Nach dieser aufregenden Dampfschifffahrt mussten wir erstmal was essen. Wir hatten den Picknickplatz schon ausgekundschaftet und das war jetzt unser Ziel. Drei Cooler voll mit Getraenken und Fressalien waren in kuerzester Zeit leer! Also einen guten Appetit haben wir fast alle und ich staune immer wieder, wie schnell die Vorraete schwinden.

So gestaerkt konnten wir uns dann auch dem Unternehmen Hoover Dam widmen. Dies erfordert ein wenig Geduld. Seit 9/11 sind die Sicherheitsvorkehrungen extrem verstaerkt worden. Jedes Fahrzeug muss durch ein Nadeloehr, vorbei an wichtig aussehenden Herren in Uniform. Die Folge dessen ist, das sich auf beiden Seiten des Dammes ein 2 Meilen langer Stau bildet. Na sehr umweltfreundlich ist das glaub’ nicht, denn den Motor ausschalten wuerde hier keiner (wegen Air Condition und so).

Natuerlich mussten wir kurz nach Arizona rueber, dass theoretisch genau in der Mitte des Dammes beginnt. Ein Parkplatz angesteuert und die Meisten haben einen Spaziergang gemacht. Leider durften die Hundies auch hier nicht mit (no Pets on Top of the Dam), so bin diesmal ich geblieben. Aber da Joleen auch gerade eingeschlafen war und Doris nicht mitgegangen ist, wurde die Zeit nicht lange ...

Auf dem Rueckweg noch ein kurzer Halt an einem Aussichtspunkt und dann zurueck nach Vegas.
Am Haus wurde beschlossen, dass wir erstmal alle ein bisschen ‚chillen’. Zum Abendessen soll es Pizza geben und da Helmut und ich die einzigen sind, die keinen Alkohol trinken, wurden wir zu Little Caesars geschickt. Nach einer kleinen Rundfahrt fanden wir den dann auch und kamen bepackt mit 7 Pizzas, Italian Cheese Bread und Pizzabrotstangen zurueck. Als haetten sie seit Tagen nichts zu Essen bekommen, stuerzte sich die Meute darauf und nach kurzer Zeit war fast alles verputzt. Die Left-overs sind dann fuer die Liebhaber kalter Pizza ...

Den Rest des Abends verlief dann alles ein wenig. Jens und die Kids waren im HotTub und anschliessend so muede dass sie bald schliefen. Dwight und Karen schauen fern, Mum und Dad sitzen so rum und Sanni und ich bloggen um die Wette.

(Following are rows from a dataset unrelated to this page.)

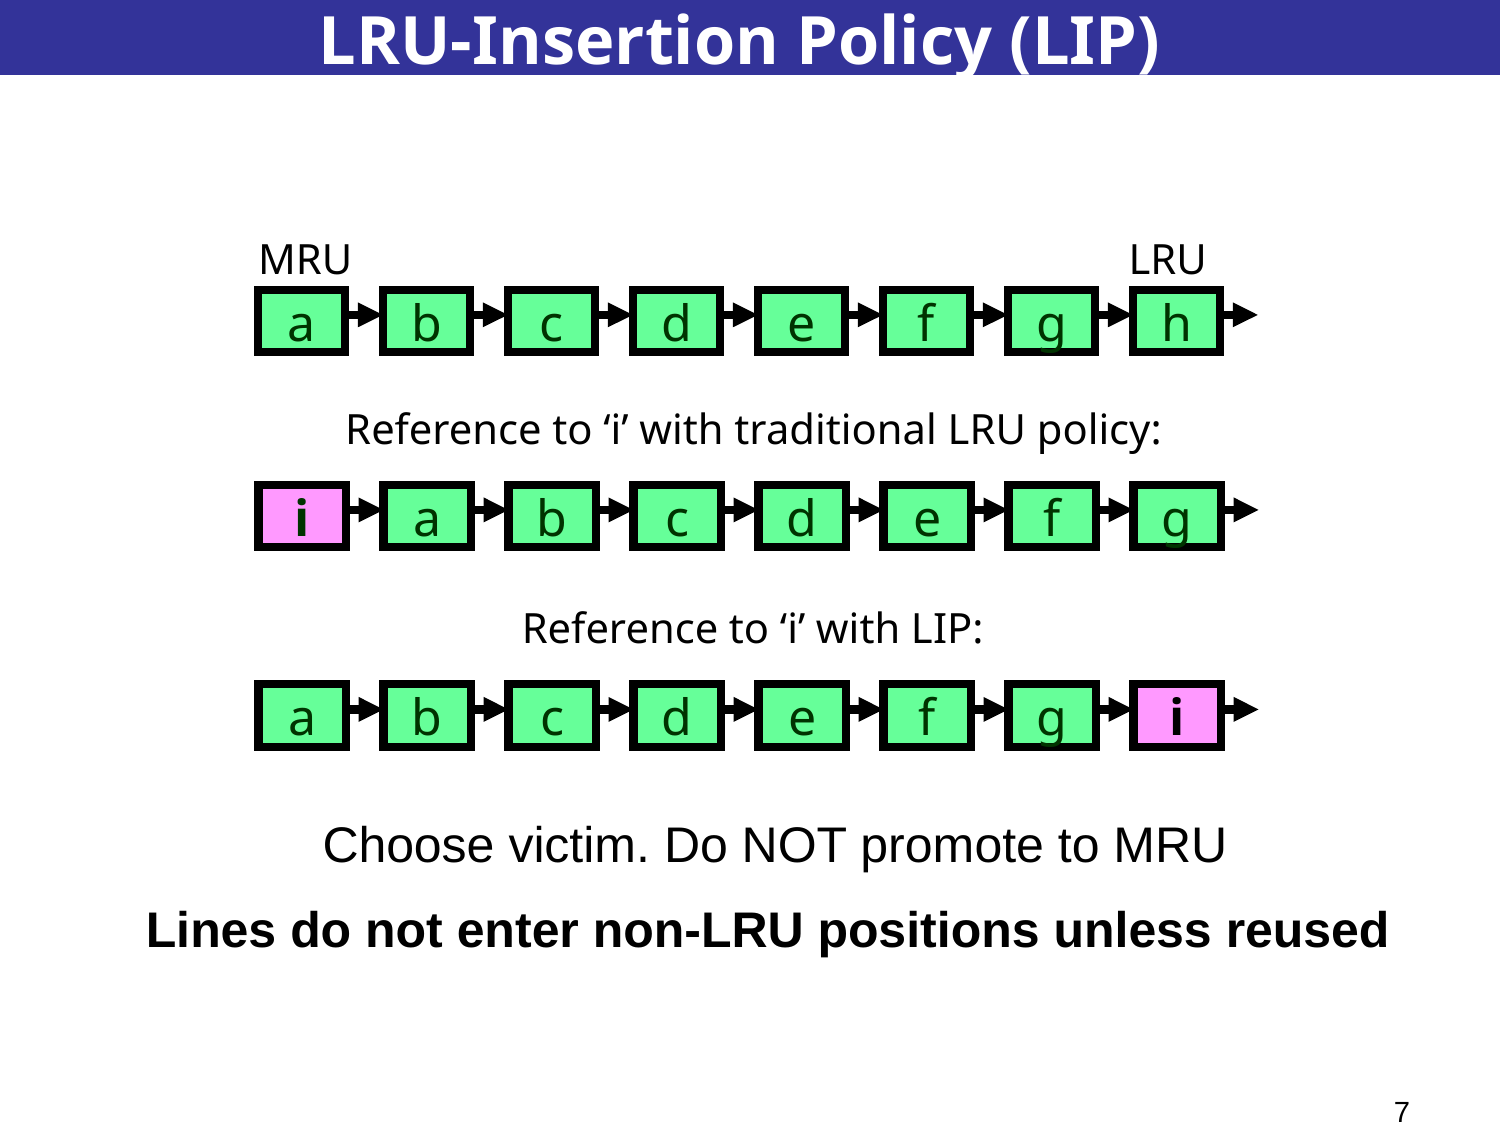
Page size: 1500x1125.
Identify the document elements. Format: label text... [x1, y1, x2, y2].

slide_number 7 [1074, 1085, 1425, 1125]
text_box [258, 594, 1259, 748]
text_box Choose victim. Do NOT promote to MRU Lines do not enter non-LRU positions unless reused [107, 805, 1443, 966]
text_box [258, 394, 1259, 548]
title LRU-Insertion Policy (LIP) [0, 0, 1500, 75]
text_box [242, 224, 1258, 353]
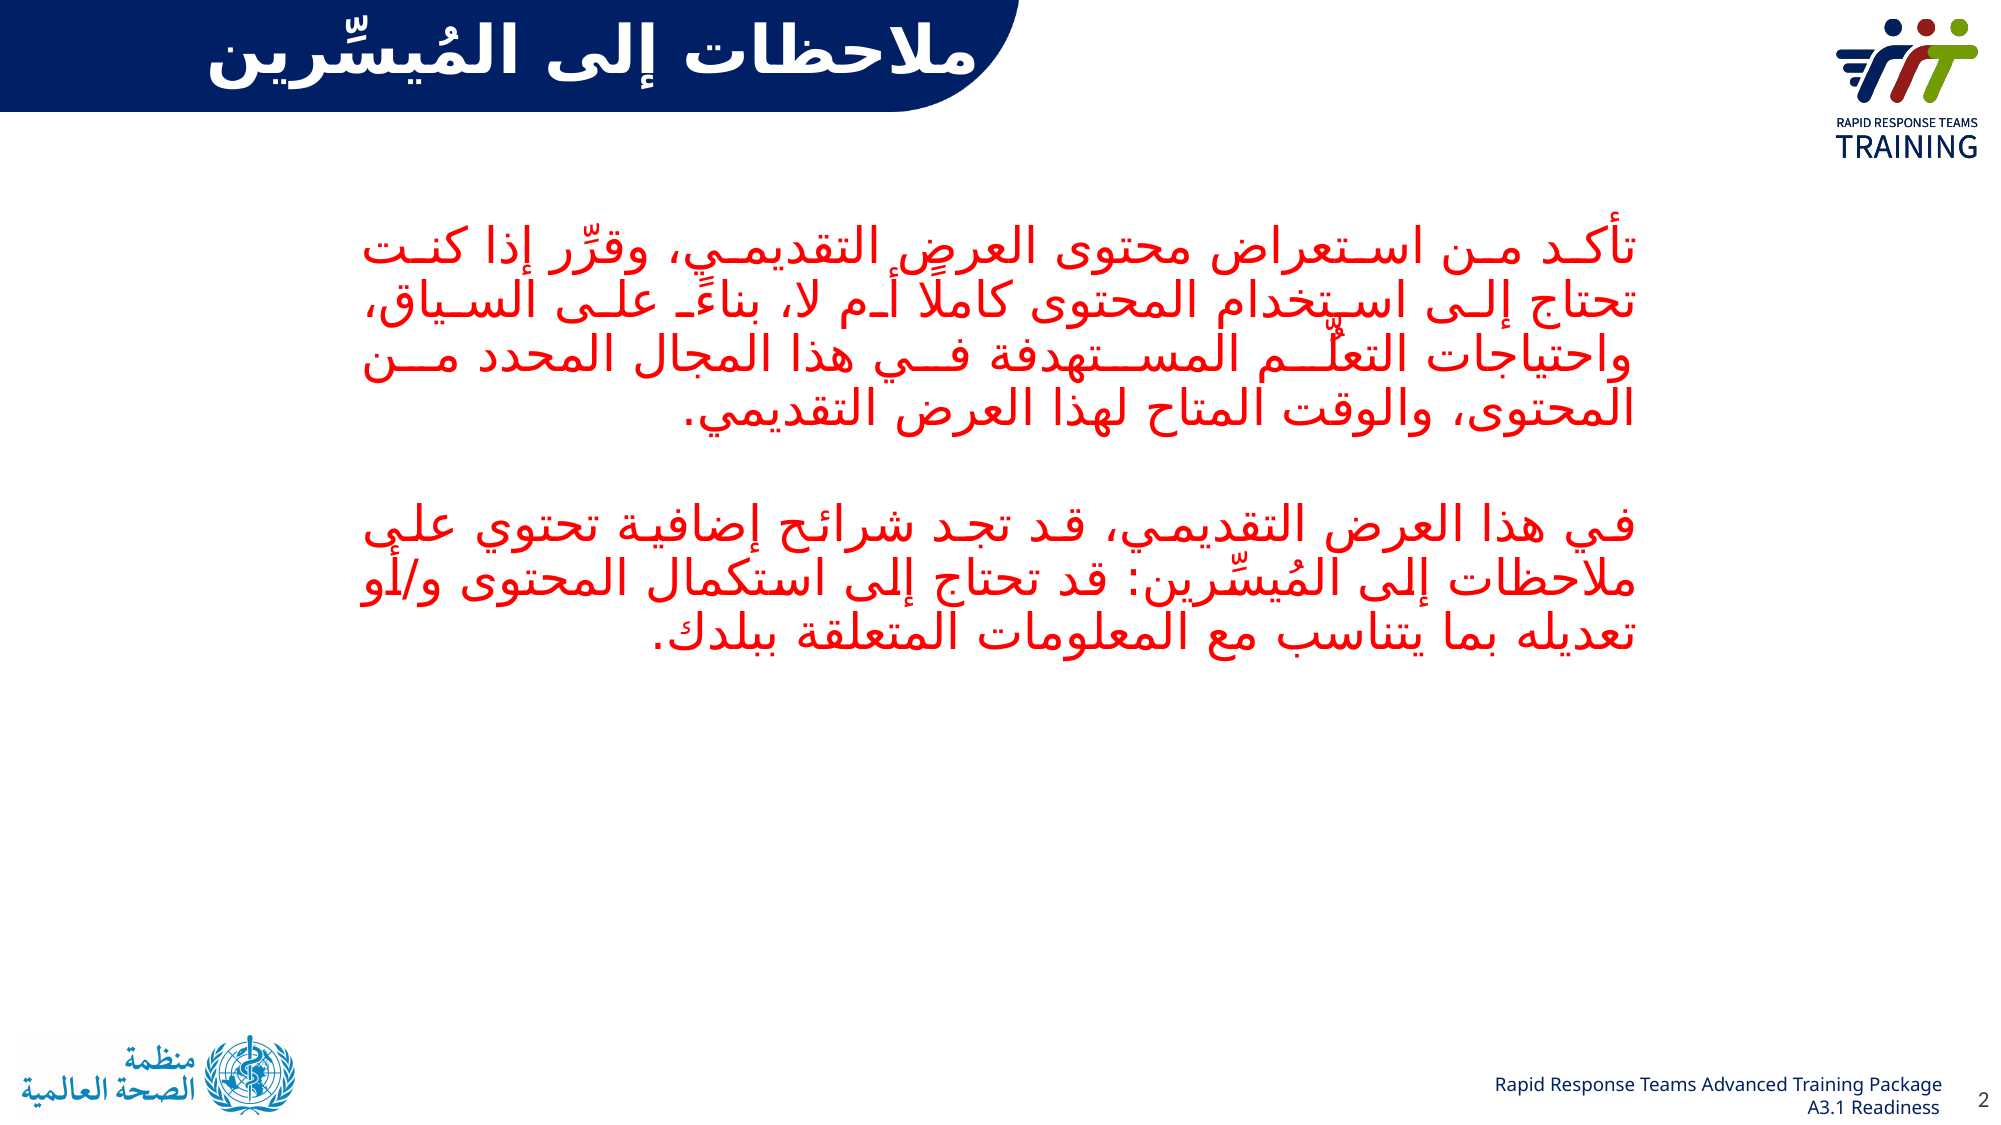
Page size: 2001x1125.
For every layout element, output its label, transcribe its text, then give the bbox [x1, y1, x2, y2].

Dann noch mal kurz richtige Aufregung: Bonny ist verschwunden. Wir suchen ueberall im Haus. Jede Ecke, jedes Zimmer, keine Bonny. Helmut und Kevin schauen sogar draussen vor dem Haus, obwohl sie theoretisch keine Moeglichkeit hat dort hin zu kommen. Nichts. Nun beteiligen sich alle an der Suche. Ich bitte Desi noch mal in ihrem Zimmer zu schauen (ich wollte da nicht rein, da Karen und Dwight schon schlafen). Sie meint zwar, da haette sie Bonny vorher schon rausgeschmissen, aber sie schaut noch mal. Und siehe da: in Desis Koffer liegt etwas, das da nicht hingehoert und bei genauem Hinschauen entpuppt sich das seltsame Stueck Teppich als unser Schneckle! Puh, was ne Aufregung!

Nach noch ner Schuessel mit Vanilleeis beschloss ich ganz amerikanisch: call it a day – mit anderen Worten ‚Feierabend’!